## RECORDS FOR THE EXERCISE:
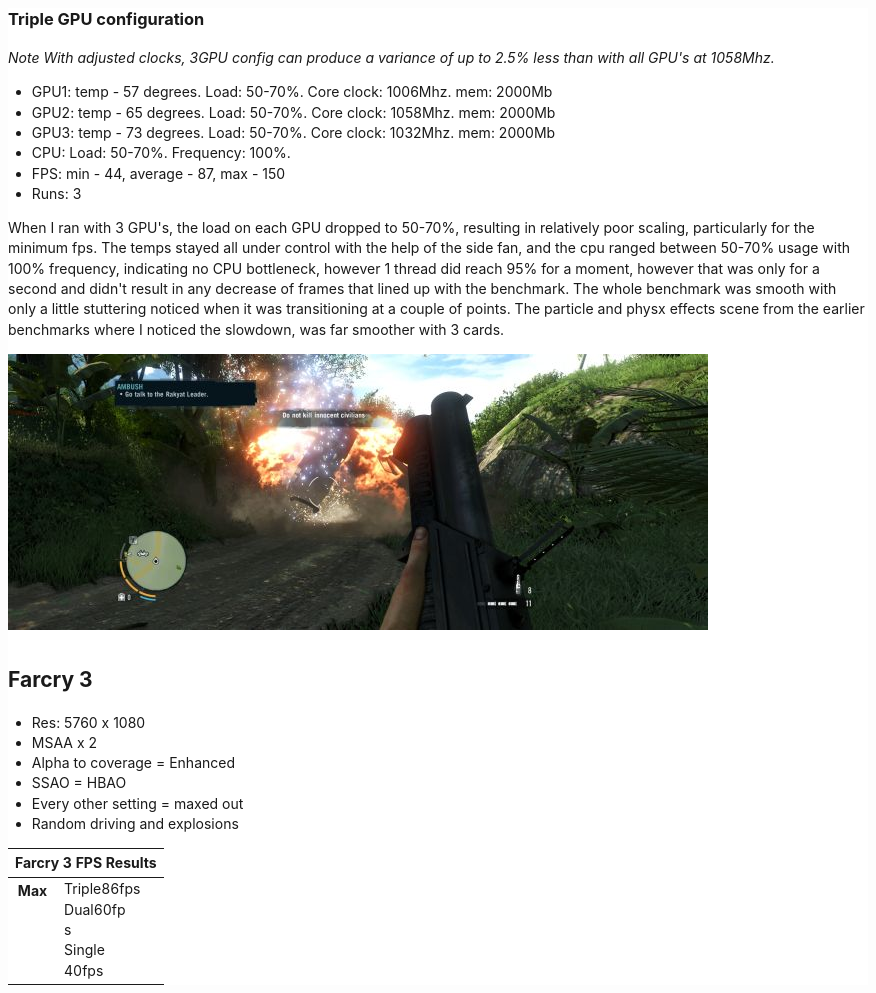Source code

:### Triple GPU configuration
*Note With adjusted clocks, 3GPU config can produce a variance of up to 2.5% less than with all GPU's at 1058Mhz.*

* GPU1: temp - 57 degrees. Load: 50-70%. Core clock: 1006Mhz. mem: 2000Mb
* GPU2: temp - 65 degrees. Load: 50-70%. Core clock: 1058Mhz. mem: 2000Mb
* GPU3: temp - 73 degrees. Load: 50-70%. Core clock: 1032Mhz. mem: 2000Mb
* CPU: Load: 50-70%. Frequency: 100%.
* FPS: min - 44, average - 87, max - 150
* Runs: 3

When I ran with 3 GPU's, the load on each GPU dropped to 50-70%, resulting in relatively poor scaling, particularly for the minimum fps. The temps stayed all under control with the help of the side fan, and the cpu ranged between 50-70% usage with 100% frequency, indicating no CPU bottleneck, however 1 thread did reach 95% for a moment, however that was only for a second and didn't result in any decrease of frames that lined up with the benchmark. The whole benchmark was smooth with only a little stuttering noticed when it was transitioning  at a couple of points. The particle and physx effects scene from the earlier benchmarks where I noticed the slowdown, was far smoother with 3 cards.


![Farcry 3 Image](/img/farcry3_hero.jpg)

## Farcry 3

* Res: 5760 x 1080
* MSAA x 2
* Alpha to coverage = Enhanced
* SSAO = HBAO
* Every other setting = maxed out
* Random driving and explosions

<table class="graph-container">
    <thead>
        <tr>
            <th colspan="6">Farcry 3 FPS Results</th>
        </tr>
    </thead>
    <tbody>
        <tr>
            <th>Max</th>
            <td>
                <div class="graph-bar-hor graph-color-1" style="width: 100%"><span class="key">Triple</span><span class="result">86fps</span></div>
                <div class="graph-bar-hor graph-color-2" style="width: 70%"><span class="key">Dual</span><span class="result">60fps</span></div>
                <div class="graph-bar-hor graph-color-3" style="width: 46%"><span class="key">Single</span><span class="result">40fps</span></div>
            </td>
        </tr>
        <tr>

## WORK REQUIRED:
From the data above, copy each line that has the string "class".

## YOUR RESPONSE:
<table class="graph-container">
                <div class="graph-bar-hor graph-color-1" style="width: 100%"><span class="key">Triple</span><span class="result">86fps</span></div>
                <div class="graph-bar-hor graph-color-2" style="width: 70%"><span class="key">Dual</span><span class="result">60fps</span></div>
                <div class="graph-bar-hor graph-color-3" style="width: 46%"><span class="key">Single</span><span class="result">40fps</span></div>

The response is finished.